The most commonly cited advantages of employing a cloud CRM are ease of use and ease of access. Since there’s no in-house software, there’s no need for in-house servers, installations and maintenance either. The only thing a user needs to access the system is internet connection, which makes a cloud CRM available from any place and device, and at any given moment.

CRM Entities and terminology 

CRM entities are used to manage customer data within a system, and model it into different data records. If it’s easier, think about them as database tables – Lead entity would hold Lead records, for instance, while Contact entity would hold Contact records.

Each CRM system has a number of template entities, the most frequent among them being the aforementioned Lead and Contact, but also Company (sometimes titled Account), Deal (Opportunity), Quote (Proposal), Order, and so on. Most systems allow you to add custom entities as well.

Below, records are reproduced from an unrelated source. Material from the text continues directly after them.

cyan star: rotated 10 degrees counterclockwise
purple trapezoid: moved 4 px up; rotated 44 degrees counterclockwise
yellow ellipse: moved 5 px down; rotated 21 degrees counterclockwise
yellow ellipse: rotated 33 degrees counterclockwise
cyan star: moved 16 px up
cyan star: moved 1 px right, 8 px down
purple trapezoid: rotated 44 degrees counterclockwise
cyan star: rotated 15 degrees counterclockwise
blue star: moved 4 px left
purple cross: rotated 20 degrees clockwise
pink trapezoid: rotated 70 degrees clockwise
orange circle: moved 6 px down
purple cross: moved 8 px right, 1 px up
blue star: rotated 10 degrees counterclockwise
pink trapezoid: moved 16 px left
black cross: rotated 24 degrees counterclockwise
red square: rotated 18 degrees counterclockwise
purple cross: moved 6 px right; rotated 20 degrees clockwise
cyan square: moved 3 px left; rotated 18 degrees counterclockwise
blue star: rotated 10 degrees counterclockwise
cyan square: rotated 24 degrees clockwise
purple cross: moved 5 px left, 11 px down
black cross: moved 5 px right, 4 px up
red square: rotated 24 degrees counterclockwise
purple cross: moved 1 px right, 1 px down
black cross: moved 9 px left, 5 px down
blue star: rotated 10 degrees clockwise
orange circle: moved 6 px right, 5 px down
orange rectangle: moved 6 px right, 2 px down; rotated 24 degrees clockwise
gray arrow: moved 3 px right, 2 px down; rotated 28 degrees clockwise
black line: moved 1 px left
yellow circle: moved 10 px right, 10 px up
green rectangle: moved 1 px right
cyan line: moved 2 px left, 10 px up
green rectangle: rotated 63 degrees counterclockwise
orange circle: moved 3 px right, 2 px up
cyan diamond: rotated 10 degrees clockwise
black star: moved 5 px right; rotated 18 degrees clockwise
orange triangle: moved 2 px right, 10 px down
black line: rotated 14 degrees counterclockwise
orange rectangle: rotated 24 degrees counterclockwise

Apart from core functionalities, the best CRM systems offer a number of features designed to streamline your business processes, whether it comes to sales, accounting, or customer service. The most beneficial among them are workflow management and automation, both intended to increase your productivity and enhance your performance.

You’ll be delighted to find that CRM workflow includes most of the basic task management capabilities; still, automation of day-to-day tasks is considered its crown jewel. With only a few clicks, it allows you to create automated responses to and set triggers for virtually any CRM event, be that a follow-up reminder, an email to customer, or ticket resolution.

Finally, a reliable CRM solution should come with a web form builder and a set of customizable templates to make embedding into websites easier. The purpose of a CRM web form is a simple one – to collect information customers leave on the website and import the data into the system for further classification and management.

If there’s no successful business without a solid retention rate, then there’s no successful business without a reliable CRM. This is everything you ever wanted to know about this software solution, and we hope you’ve learned a couple of things extra. Differentiate what’s what before you employ one, then sit down and watch your customers convert into living, breathing, walking advertisements.